Fabiana: 80% das pessoas que me procuram são vítimas de violência doméstica, e são casos muito tensos, são coisas bizarras. Já peguei mulheres que foram queimadas com bituca de cigarros, e a última foi um tiro na coxa porque ela não quis servir a janta para o marido. Não é apenas a cicatriz, mas o porquê da cicatriz. A história em si, a história atrás da cicatriz. É horrível imaginar que no mundo que vivemos, no século que vivemos, ainda há pessoas que fazem essas coisas.

CMN: Você ainda mantém contato com essas pessoas?
Fabiana: A maioria ainda, algumas possuem medida protetiva, se mudaram e mudaram de vida.
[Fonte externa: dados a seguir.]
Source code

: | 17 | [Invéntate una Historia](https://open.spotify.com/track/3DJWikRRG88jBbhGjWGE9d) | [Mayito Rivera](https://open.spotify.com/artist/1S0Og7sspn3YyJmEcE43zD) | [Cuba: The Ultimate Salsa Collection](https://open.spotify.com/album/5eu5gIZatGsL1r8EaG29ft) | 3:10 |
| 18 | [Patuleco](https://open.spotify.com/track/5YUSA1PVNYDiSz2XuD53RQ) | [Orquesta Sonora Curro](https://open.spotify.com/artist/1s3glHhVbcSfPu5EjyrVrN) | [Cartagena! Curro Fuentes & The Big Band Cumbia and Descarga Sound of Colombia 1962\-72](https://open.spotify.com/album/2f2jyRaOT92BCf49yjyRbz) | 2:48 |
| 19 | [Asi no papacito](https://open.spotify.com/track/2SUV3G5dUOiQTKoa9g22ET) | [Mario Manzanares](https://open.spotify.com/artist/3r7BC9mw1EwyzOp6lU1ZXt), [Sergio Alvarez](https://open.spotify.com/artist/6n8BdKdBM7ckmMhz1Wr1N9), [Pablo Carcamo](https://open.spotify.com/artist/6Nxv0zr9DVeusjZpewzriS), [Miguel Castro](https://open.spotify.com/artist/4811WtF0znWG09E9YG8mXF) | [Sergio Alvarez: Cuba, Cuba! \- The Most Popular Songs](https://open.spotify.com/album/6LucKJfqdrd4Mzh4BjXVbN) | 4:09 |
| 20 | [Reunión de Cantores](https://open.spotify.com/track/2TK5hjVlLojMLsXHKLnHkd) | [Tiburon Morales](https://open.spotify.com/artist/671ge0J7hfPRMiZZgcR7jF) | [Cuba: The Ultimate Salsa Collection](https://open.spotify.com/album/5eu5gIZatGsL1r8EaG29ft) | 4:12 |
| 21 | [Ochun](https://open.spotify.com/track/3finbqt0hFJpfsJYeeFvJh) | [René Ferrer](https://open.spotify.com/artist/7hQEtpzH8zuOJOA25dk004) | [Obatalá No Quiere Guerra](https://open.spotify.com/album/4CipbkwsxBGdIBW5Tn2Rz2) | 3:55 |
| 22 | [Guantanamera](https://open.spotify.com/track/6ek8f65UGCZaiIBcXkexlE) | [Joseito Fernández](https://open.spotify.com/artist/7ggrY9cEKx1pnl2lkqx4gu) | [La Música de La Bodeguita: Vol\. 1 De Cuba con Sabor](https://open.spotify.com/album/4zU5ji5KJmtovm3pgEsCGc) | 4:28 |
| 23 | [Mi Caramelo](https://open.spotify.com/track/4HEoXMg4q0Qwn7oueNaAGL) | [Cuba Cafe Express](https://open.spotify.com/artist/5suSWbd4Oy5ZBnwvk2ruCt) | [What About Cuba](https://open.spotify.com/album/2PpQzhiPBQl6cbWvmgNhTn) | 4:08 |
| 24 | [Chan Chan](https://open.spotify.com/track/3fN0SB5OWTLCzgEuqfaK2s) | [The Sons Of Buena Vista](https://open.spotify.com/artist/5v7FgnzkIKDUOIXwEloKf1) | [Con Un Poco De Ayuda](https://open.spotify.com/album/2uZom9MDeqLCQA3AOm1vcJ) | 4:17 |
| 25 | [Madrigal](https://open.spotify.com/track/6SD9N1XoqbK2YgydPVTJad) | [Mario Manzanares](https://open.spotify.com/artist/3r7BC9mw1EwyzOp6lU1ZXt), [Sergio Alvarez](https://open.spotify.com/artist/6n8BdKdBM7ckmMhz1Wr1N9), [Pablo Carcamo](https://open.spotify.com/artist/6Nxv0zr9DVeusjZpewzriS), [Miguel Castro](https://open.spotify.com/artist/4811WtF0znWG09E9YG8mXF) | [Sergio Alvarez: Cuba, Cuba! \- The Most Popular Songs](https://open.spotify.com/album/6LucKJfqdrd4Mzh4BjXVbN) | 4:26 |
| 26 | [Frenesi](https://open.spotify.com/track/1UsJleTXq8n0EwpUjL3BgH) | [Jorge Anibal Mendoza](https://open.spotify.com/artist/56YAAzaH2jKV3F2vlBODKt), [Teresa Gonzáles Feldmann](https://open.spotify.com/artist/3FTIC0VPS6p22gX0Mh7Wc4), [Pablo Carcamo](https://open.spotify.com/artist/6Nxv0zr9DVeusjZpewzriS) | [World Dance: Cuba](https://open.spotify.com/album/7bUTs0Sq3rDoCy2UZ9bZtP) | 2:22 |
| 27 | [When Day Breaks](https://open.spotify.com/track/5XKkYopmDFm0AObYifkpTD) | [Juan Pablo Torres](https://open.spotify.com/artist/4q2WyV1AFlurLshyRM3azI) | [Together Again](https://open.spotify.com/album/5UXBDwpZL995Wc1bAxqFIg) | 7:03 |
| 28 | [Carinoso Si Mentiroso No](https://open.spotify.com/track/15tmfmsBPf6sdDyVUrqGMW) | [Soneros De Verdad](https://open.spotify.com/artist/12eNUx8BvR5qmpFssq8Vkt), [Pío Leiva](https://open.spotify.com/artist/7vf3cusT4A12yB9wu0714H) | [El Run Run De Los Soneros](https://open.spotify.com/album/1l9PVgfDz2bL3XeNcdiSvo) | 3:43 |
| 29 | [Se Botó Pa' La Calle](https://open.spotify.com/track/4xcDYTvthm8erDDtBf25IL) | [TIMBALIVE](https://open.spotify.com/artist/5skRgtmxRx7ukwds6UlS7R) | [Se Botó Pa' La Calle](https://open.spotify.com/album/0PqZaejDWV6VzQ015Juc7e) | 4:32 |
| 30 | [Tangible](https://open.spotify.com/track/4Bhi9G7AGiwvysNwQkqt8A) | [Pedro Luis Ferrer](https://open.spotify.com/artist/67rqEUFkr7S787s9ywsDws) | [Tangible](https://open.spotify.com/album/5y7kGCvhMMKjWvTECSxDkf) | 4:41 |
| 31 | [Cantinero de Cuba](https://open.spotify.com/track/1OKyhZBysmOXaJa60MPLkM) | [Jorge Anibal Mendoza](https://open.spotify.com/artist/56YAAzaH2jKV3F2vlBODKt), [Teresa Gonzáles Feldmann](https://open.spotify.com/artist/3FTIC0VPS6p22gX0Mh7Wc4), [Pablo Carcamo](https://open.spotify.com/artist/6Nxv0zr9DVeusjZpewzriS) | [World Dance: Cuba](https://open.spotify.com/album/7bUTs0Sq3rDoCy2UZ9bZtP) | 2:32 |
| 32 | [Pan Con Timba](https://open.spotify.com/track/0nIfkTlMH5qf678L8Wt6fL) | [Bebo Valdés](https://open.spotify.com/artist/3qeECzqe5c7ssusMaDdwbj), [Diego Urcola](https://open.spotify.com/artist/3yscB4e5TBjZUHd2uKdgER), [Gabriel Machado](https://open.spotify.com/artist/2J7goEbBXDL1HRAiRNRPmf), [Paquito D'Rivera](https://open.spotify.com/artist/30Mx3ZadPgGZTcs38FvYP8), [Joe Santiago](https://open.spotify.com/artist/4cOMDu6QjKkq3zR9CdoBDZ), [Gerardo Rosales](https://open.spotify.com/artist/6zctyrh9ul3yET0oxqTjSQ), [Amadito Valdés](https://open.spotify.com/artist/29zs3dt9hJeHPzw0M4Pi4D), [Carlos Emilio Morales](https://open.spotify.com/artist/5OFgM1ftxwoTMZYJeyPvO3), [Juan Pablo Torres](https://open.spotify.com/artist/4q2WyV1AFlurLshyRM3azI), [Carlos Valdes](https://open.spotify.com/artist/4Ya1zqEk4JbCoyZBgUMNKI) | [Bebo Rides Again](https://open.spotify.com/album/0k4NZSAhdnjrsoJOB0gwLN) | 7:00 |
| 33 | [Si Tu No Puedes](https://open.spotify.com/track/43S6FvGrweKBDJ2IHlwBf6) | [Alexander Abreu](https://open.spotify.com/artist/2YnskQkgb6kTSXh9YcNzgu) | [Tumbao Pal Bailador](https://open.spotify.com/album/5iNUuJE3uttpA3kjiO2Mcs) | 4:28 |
CMN: O projeto completou dez anos em Julho. Vocês fizeram uma comemoração no final de julho, como foi essa reunião?
Fabiana: No começo não iríamos fazer nada, mas pensei: “são 10 anos, não são 10 dias”, e juntou com 20 anos da minha profissão. Me reuni com algumas clientes e amigas e resolvemos fazer. Até o momento fiquei com medo de não aparecer ninguém. O dono do bar que fizemos o encontro contou mais de 120 pessoas que compareceram, e dez clientes que passaram pelo projeto estiveram.

CMN: Você atende pessoas do Alto Tietê inteiro. Muitas pessoas tentam se aproveitar: como funciona a seleção?
Fabiana: Atendo vítimas de violência doméstica, queimaduras, câncer e cirurgias mal feitas. Mas algumas pessoas procuram. Acredito que estrias e cesariana impactam na imagem sim, mas é um outro processo. Há pessoas que contam histórias mirabolantes e, quando você pede… É triste.

CMN: Essa iniciativa é feita exclusivamente por você? Há outros estúdios?
Fabiana: Soube que alguns tatuadores estavam tentando iniciar um projeto, mas não sei se deu certo. Acredito que mulheres entendem mulheres, que é uma questão de autoestima e do sofrimento da pessoa. Não é só colocar a mulher na maca e começar a tatuagem: você vai escutar a história, ela vai querer começar, ela vai querer chorar, você vai acabar se emocionando, e o homem não tem esse “feeling”.

CMN: Para quem quiser participar como cliente, ou artista que queira colaborar com o projeto, como essas pessoas podem te encontrar?
Fabiana: Ela pode nos procurar em nossa página nas redes sociais, ou pelo telefone.